The issues he sees most often are sales reps who neglect to clean up old leases, doing a deal and not figuring out the buyout, low balling the buyout, or not including the customer’s service obligation in the new contract.
“It’s someone not doing their due diligence and informing the customer about all the costs if they want to make a change,” states Belanger. “Once in a while you’ll end up on the short end of that; a competitor will look like they’re cheaper, but there’s a whole bunch of things such as switching costs and backend buyout that weren’t [factored in]. That’s the most common thing that you see.”
Belanger says it’s difficult to tell if these issues are deliberate or incompetence on the part of the sales rep. In some instances, it’s customer incompetence. “These are issues that typically occur in larger accounts with poor internal controls,” notes Belanger.
He’s seen large accounts with multiple leases being double billed or billed for assets that weren’t there, or billed for the same asset twice. “We’ve seen leases in place that the customer was paying for and you couldn’t even tell if they’d received the equipment. A lot of that was on the customer, and unscrupulous sales reps can just go to town on someone like that.”
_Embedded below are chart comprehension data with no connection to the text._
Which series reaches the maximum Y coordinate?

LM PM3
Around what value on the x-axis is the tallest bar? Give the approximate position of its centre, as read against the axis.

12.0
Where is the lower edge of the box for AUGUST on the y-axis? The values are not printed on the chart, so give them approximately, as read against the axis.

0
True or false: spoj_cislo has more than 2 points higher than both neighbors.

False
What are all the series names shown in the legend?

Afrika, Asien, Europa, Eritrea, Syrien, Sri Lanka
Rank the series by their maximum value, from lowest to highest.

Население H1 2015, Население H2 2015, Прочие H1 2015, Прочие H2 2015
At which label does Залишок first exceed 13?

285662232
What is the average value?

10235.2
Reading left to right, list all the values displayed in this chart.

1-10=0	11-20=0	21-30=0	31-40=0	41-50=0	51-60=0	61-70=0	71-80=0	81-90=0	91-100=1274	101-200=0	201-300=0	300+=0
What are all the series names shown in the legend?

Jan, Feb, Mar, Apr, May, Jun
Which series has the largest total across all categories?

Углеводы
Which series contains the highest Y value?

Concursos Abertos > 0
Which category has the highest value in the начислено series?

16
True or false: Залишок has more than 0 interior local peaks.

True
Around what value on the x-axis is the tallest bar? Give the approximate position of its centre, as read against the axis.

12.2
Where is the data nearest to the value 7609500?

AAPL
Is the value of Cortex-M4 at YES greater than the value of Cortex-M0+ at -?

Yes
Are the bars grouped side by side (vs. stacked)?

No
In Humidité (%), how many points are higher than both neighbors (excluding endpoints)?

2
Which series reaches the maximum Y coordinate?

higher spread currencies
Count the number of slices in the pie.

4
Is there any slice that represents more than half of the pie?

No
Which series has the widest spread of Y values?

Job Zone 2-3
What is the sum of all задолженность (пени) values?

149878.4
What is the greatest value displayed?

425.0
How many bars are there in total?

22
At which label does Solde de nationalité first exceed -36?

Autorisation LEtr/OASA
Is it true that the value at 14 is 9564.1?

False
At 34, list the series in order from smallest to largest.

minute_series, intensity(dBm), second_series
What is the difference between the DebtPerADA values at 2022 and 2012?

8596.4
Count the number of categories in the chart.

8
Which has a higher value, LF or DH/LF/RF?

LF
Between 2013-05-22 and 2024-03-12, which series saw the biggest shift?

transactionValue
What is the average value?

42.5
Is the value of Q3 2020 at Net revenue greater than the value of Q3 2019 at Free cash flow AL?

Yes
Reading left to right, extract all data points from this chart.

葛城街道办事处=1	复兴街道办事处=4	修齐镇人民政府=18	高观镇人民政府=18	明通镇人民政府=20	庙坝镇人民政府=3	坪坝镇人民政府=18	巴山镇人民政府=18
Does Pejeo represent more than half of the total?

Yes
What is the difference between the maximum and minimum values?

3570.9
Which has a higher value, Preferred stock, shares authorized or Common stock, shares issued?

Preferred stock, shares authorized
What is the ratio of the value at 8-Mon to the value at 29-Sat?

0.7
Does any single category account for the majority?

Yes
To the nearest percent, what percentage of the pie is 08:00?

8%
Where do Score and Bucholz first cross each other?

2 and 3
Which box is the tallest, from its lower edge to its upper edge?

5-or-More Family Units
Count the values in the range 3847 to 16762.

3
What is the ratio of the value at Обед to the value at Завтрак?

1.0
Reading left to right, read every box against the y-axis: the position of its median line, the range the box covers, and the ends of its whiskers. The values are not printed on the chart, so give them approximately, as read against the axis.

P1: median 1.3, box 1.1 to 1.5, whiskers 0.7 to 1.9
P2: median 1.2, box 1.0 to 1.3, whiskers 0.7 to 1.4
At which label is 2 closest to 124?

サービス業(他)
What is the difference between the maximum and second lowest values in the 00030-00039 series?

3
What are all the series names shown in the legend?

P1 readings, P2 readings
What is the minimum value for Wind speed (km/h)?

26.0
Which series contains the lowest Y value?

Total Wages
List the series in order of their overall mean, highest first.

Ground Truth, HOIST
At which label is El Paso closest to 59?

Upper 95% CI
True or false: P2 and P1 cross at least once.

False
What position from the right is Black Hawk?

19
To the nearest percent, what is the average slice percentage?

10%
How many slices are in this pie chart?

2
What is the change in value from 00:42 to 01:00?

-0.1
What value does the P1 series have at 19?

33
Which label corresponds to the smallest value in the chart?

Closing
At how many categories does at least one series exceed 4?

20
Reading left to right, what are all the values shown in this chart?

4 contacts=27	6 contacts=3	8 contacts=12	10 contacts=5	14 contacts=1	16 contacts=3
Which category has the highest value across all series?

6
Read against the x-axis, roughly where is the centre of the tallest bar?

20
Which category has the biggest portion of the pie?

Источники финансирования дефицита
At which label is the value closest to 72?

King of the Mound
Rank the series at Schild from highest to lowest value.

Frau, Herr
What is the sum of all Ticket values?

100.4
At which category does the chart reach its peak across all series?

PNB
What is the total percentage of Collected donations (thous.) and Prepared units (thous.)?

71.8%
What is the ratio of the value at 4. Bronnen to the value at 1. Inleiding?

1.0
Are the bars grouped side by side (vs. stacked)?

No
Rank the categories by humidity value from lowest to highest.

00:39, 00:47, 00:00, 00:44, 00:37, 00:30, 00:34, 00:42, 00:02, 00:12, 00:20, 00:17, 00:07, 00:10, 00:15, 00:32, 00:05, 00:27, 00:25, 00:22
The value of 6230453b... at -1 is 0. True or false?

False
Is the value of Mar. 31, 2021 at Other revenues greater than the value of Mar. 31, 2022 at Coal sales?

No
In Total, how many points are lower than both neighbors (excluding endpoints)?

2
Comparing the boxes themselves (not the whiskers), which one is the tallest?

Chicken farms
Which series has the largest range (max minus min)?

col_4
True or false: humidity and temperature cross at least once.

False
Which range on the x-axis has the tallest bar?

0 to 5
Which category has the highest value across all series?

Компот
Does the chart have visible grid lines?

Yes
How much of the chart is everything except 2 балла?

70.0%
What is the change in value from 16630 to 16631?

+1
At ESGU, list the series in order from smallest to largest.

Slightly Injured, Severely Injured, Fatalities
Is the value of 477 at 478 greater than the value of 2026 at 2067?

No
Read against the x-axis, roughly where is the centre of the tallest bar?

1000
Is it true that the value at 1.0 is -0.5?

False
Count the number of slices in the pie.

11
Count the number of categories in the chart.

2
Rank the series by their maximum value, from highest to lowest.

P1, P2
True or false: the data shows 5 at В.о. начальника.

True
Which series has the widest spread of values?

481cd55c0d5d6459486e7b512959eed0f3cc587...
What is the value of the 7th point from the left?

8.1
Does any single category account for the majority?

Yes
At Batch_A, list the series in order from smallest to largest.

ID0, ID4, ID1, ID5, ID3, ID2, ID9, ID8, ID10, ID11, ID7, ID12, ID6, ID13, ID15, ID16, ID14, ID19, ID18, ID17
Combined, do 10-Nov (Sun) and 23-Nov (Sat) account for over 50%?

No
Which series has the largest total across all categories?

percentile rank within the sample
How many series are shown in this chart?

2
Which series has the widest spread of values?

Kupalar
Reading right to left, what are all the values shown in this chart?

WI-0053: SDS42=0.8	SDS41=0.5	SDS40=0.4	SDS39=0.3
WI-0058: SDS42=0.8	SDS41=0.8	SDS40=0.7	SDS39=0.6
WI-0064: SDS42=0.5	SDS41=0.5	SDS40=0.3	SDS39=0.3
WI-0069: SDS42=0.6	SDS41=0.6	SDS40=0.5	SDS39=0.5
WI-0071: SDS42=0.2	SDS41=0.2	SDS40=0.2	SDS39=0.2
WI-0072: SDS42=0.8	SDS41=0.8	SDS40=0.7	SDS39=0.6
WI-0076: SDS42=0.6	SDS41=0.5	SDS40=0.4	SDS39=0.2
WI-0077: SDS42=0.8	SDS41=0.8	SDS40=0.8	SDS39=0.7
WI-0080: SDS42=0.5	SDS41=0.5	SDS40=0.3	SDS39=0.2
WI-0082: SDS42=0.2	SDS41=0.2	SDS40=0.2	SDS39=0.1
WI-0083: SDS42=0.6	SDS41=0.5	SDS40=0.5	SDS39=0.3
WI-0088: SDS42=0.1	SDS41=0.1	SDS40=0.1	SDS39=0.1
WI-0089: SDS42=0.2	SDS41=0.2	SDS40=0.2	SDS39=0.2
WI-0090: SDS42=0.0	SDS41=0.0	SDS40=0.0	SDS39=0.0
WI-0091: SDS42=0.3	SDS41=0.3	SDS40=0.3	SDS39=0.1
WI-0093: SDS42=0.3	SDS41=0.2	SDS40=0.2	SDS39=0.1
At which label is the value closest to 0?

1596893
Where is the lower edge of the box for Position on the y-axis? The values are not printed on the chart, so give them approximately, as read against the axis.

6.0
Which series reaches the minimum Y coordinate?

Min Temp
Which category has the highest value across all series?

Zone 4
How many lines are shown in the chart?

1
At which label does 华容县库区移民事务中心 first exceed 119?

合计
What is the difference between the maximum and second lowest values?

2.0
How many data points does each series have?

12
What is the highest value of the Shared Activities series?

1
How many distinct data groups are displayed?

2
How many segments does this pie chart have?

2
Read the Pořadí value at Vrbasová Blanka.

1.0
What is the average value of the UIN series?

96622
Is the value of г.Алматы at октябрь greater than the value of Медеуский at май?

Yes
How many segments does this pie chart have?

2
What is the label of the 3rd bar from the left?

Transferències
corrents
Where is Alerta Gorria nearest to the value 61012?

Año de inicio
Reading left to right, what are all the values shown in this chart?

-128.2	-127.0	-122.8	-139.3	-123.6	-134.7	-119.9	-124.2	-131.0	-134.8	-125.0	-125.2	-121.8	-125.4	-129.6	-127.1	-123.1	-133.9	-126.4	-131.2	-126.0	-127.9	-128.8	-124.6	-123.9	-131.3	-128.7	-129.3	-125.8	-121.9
When it comes to undoing the damage of incompetent sales reps or clueless customers who enable incompetent reps to flourish, the best way according to Belanger is being professional, having a good reputation, tenured sales people, references, and being a local business with a rich history like Bay Copy.
“Usually we’ll expose it we find something that was real slimy and explain to them how they can protect themselves,” adds Belanger. “Honestly you don’t see that as much as you used to. Most of those guys are gone.”
Frank Grasso, CEO of TGI Office Automation in Brooklyn, NY, agrees that most of the individuals and companies who excelled at tarnishing the reputations of office technology dealers have left the business, at least in TGI’s market. “It’s not as prevalent as it once was,” he opines.
But pockets of incompetence and questionable practices still exist ready to take advantage of naïve customers. “It’s unfortunate because you find a lot of that behavior with companies that don’t deserve it, mostly non-profits and churches, believe it or not,” says Grasso. “We help them out of those messes.”
What works in TGI’s favor for helping get customers out of trouble are the relationships it has with leasing companies. The issues Grasso has seen are many of the same ones noted earlier, streaming out buyouts or the dealer not satisfying the old lease obligation and pocketing the money, for example. “Some of these buyouts are huge and the customer is left holding the bag,” laments Grasso.
Again, that’s rare in the New York market. “There’s more of an educated buyer here and it’s not the first lease they signed so the experience level negates a lot of that,” states Grasso.
As does TGI’s reputation. “We try to elevate ourselves amongst the competition and our reputation and words are the only thing we have to stand on at the end of the day,” concludes Grasso.